The gold price touched its highest since early November, driven up by a weaker dollar, while global equities pulled back from last week’s record peaks

Gold prices rallied sharply, closing in on a near-4 percent gain this month, as the dollar softened and global stocks took a breather from their recent record-breaking rallies, while oil held steady.

Gold edged up by 0.1 percent, to around $1,515 an ounce, its highest since Nov 1, boosted by the weakness in the US dollar, which fell against a basket of major currencies.

The gold price has gained nearly 19 percent this year, having risen to its highest since mid-2013. A heady combination of risk aversion, stemming from uncertainty over the US/China trade war, along with a loosening in monetary policy around the world, has drawn in billions of dollars in investment.

“Gold ’s latest surge is strictly happening because the dollar is weakening, and expectations are growing the greenback will continue to fall further in 2020,” said analysts at MarketPulse.

When the US Federal Reserve lowers interest rates, it becomes more attractive for investors to hold gold, rather than other yield-bearing assets. This year, the Fed went from signalling that more rate hikes were on the cards, to doing a 180-degree shift and cutting rates, thereby delivering gold an unexpected lease of life.

Based on flows into and out of the SPDR Gold Trust, the world’s largest gold-backed exchange-traded fund and a good gauge of investor appetite for bullion, investors have bought a net 110 tonnes of gold this year, compared with a net 100-tonne outflow in 2018.

Meanwhile, global equities eased back from their recent peaks, with stocks in Wall Street and Europe edging lower on the day.

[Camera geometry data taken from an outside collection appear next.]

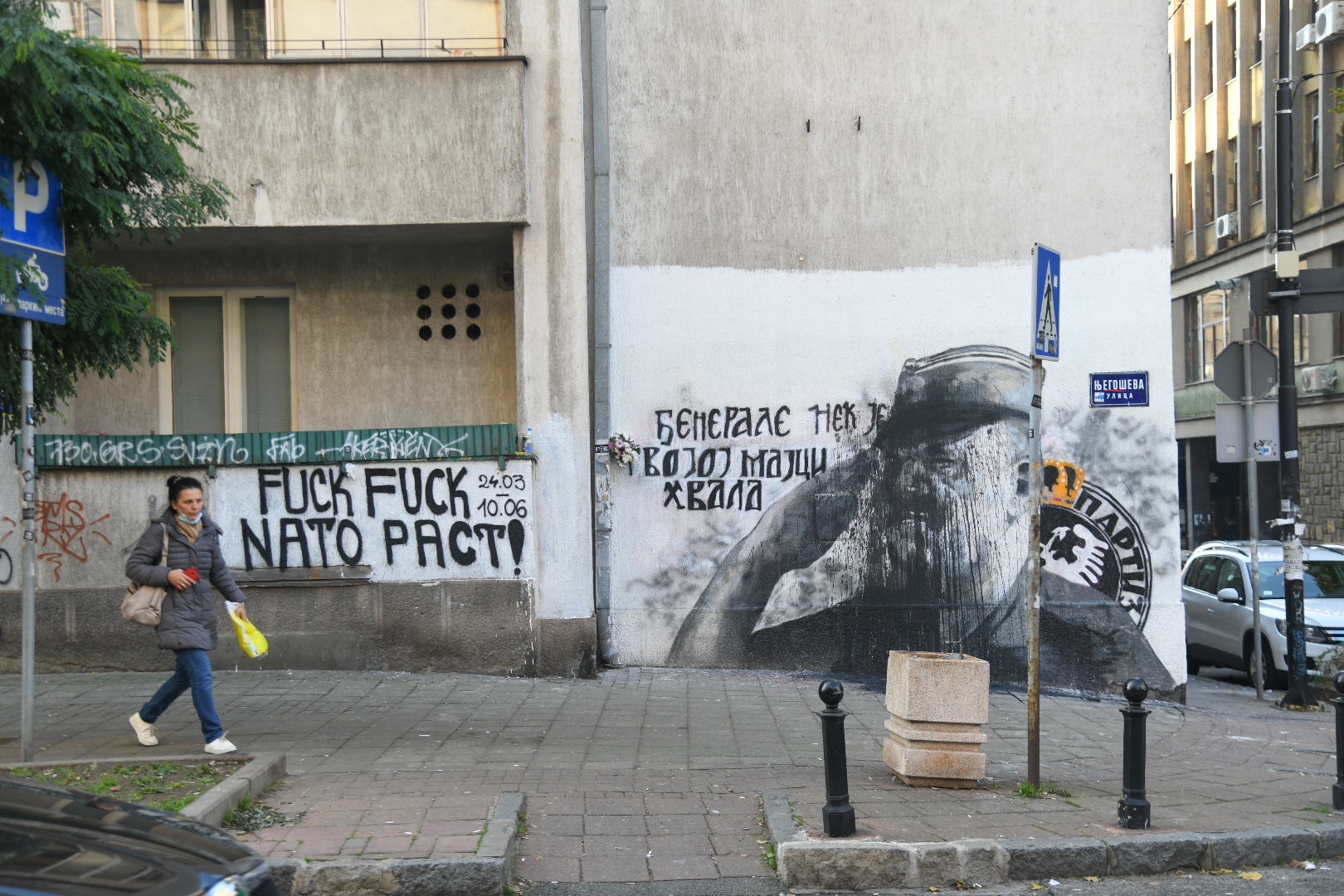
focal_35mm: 46
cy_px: 448
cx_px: 672
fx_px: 1717
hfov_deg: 42.7
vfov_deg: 29.2
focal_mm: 46
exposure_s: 1/320
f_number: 4
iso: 400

In London, the FTSE 100 closed down 0.8 percent on the day at 7,587.05 points, while Frankfurt’s DAX finished down 0.7 percent at 13,249.01 points. The Stoxx 50 index of eurozone blue-chip stocks closed down 0.9 percent at 3,748.47 points.

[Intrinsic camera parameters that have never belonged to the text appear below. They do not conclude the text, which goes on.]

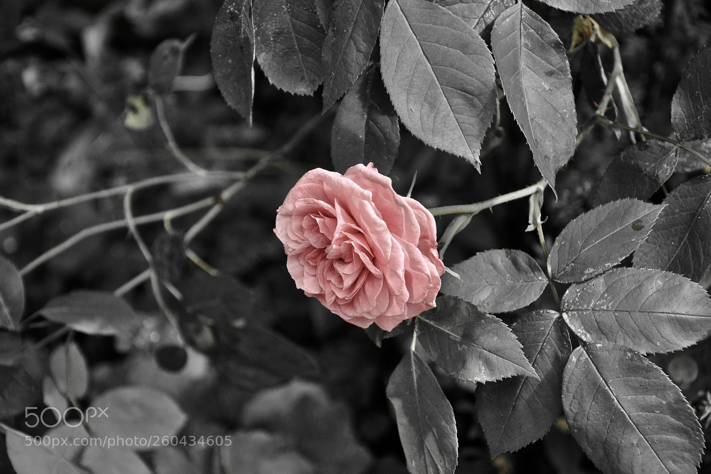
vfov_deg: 13.7
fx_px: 1975
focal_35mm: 100
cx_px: 356
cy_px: 237
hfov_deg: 20.4
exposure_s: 1/800
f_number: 5.3
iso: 560
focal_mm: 66
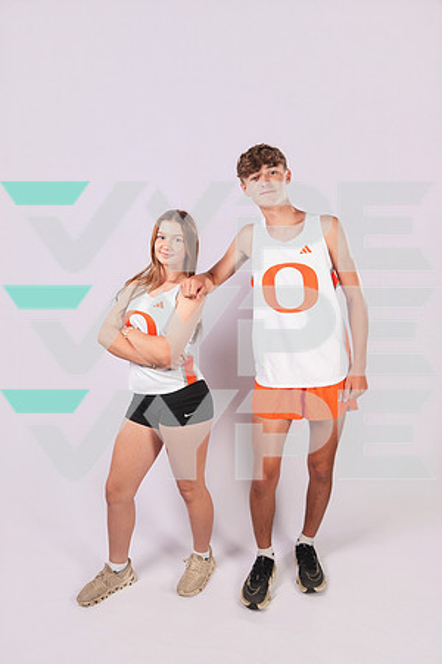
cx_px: 221
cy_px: 332
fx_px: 442
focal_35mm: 24
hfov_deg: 53.1
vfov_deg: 73.7
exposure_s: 1/160
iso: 125
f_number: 5
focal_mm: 24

In other commodity markets, the oil price held steady around three-month highs just below $69 a barrel, showing little response to US air strikes in Iraq and Syria, as reported by Reuters.

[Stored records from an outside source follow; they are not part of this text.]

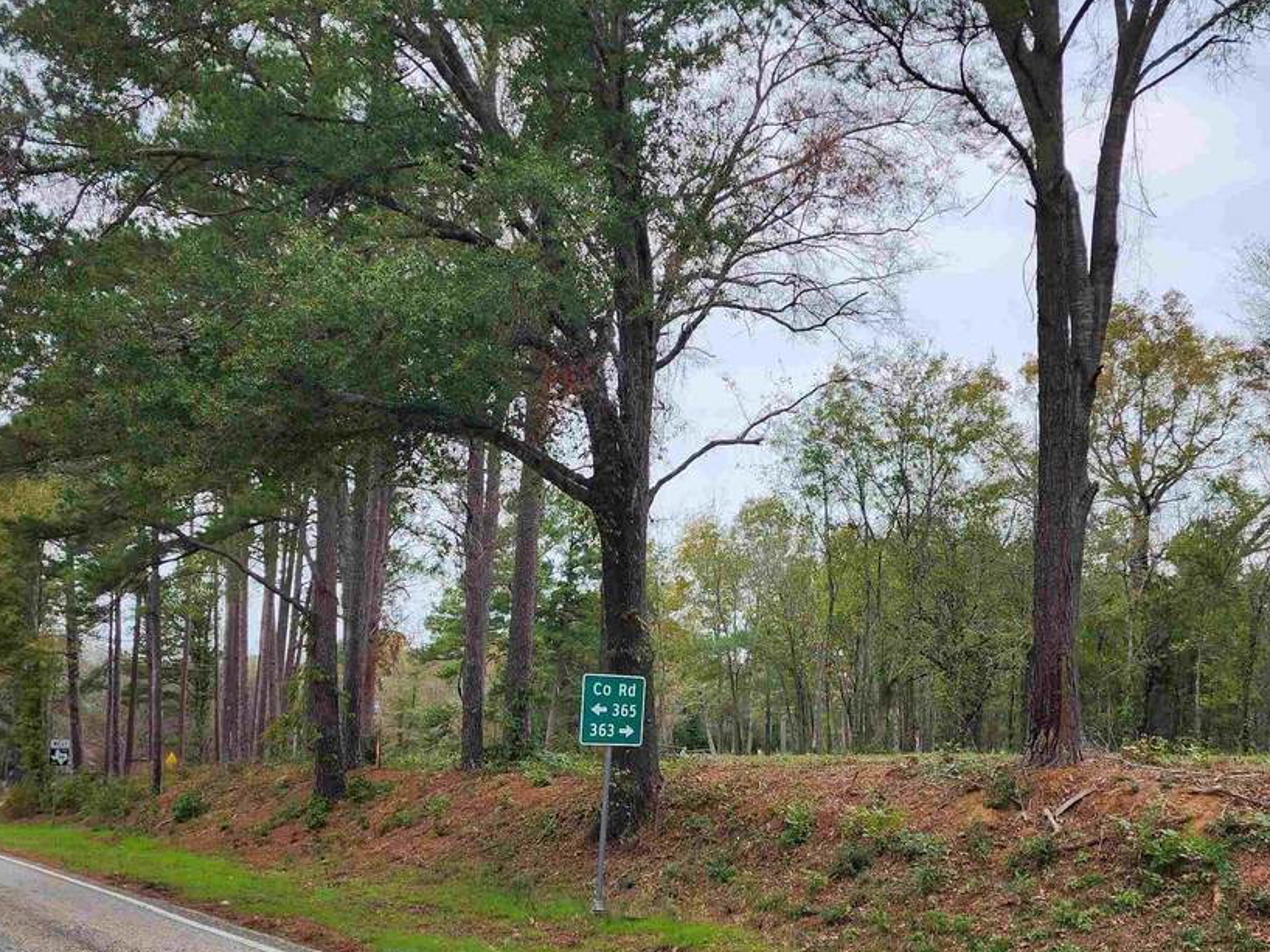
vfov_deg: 39.4
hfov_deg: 51.0
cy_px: 589
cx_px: 759
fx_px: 1320
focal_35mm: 36
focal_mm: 6.4
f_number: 1.8
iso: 12
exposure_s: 1/215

Crude oil futures have risen by around 30 percent this year, largely thanks to a promise by some of the world’s biggest oil producers to voluntarily curtail output in order to prevent a big build-up of surplus fuel. However, caution over the damage to global growth from US/China trade tensions has kept the price from straying above $70 a barrel.

“Despite today’s subdued price action, that may continue until after traders come back in full force after the New Year’s holiday, the market has been bullish in December,” said James Hyerczyk, an analyst with FXEmpire.

The dollar index fell by 0.2 percent to 96.78, bringing its losses for December to nearly 1.7 percent. The euro rose by 0.2 percent to $1.120, while the pound was up 0.3 percent on the day at $1.3114.

Sterling has been one of the major gainers against the dollar this month, having gained ahead of a UK general election in which Prime Minister Boris Johnson’s Conservative party won a decisive majority and vowed to push the Brexit process ahead, following more than three years of political stalemate.

On the cryptocurrency front, the mood was less buoyant, with Bitcoin down around 1.7 percent on the day at $7,282, Ethereum down 0.6 percent at $131.26 and Litecoin down 1.6 percent at $42.33. Bitcoin is has doubled in value this year, making it the top performing major asset of 2019.